Dataset Block Start

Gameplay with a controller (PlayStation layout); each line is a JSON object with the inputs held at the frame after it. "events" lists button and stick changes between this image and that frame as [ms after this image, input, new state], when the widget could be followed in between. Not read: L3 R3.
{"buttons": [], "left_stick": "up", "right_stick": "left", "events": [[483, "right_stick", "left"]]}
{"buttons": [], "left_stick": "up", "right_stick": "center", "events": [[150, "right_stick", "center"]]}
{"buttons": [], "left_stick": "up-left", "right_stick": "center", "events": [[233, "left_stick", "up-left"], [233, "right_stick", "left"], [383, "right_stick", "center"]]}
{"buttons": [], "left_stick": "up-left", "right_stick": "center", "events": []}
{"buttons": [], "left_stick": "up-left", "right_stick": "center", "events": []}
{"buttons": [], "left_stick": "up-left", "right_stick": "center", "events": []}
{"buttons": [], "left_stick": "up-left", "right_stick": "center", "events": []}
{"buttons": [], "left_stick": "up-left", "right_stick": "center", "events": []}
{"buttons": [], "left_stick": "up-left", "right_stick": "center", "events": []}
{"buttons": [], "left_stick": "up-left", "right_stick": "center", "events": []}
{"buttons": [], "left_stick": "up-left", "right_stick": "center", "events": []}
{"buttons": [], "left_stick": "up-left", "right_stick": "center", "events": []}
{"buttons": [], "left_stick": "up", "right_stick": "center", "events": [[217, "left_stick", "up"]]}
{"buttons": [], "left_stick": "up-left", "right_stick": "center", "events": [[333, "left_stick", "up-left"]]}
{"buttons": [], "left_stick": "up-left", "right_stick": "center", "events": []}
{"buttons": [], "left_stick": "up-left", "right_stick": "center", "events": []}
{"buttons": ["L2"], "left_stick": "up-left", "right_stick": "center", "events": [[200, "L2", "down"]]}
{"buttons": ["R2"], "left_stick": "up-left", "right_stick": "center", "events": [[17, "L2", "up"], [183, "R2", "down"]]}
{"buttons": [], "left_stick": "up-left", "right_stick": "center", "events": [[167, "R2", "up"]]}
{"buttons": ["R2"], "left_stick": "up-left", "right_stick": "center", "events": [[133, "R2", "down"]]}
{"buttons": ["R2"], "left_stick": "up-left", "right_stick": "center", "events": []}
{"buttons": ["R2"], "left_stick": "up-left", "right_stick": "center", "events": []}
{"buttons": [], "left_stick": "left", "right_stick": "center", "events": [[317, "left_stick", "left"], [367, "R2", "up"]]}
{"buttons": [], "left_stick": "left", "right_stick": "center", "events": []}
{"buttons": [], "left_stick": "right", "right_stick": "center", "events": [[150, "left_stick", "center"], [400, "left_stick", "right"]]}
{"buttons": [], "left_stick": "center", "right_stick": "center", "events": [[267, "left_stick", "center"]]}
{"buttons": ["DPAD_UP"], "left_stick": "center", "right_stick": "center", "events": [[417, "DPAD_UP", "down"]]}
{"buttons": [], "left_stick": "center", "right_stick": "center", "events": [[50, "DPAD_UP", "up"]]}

Dataset Block End

→ **Problem description**:
Copy out each line of the records where the string "down" appears.

→ **Completed exercise**:
{"buttons": ["L2"], "left_stick": "up-left", "right_stick": "center", "events": [[200, "L2", "down"]]}
{"buttons": ["R2"], "left_stick": "up-left", "right_stick": "center", "events": [[17, "L2", "up"], [183, "R2", "down"]]}
{"buttons": ["R2"], "left_stick": "up-left", "right_stick": "center", "events": [[133, "R2", "down"]]}
{"buttons": ["DPAD_UP"], "left_stick": "center", "right_stick": "center", "events": [[417, "DPAD_UP", "down"]]}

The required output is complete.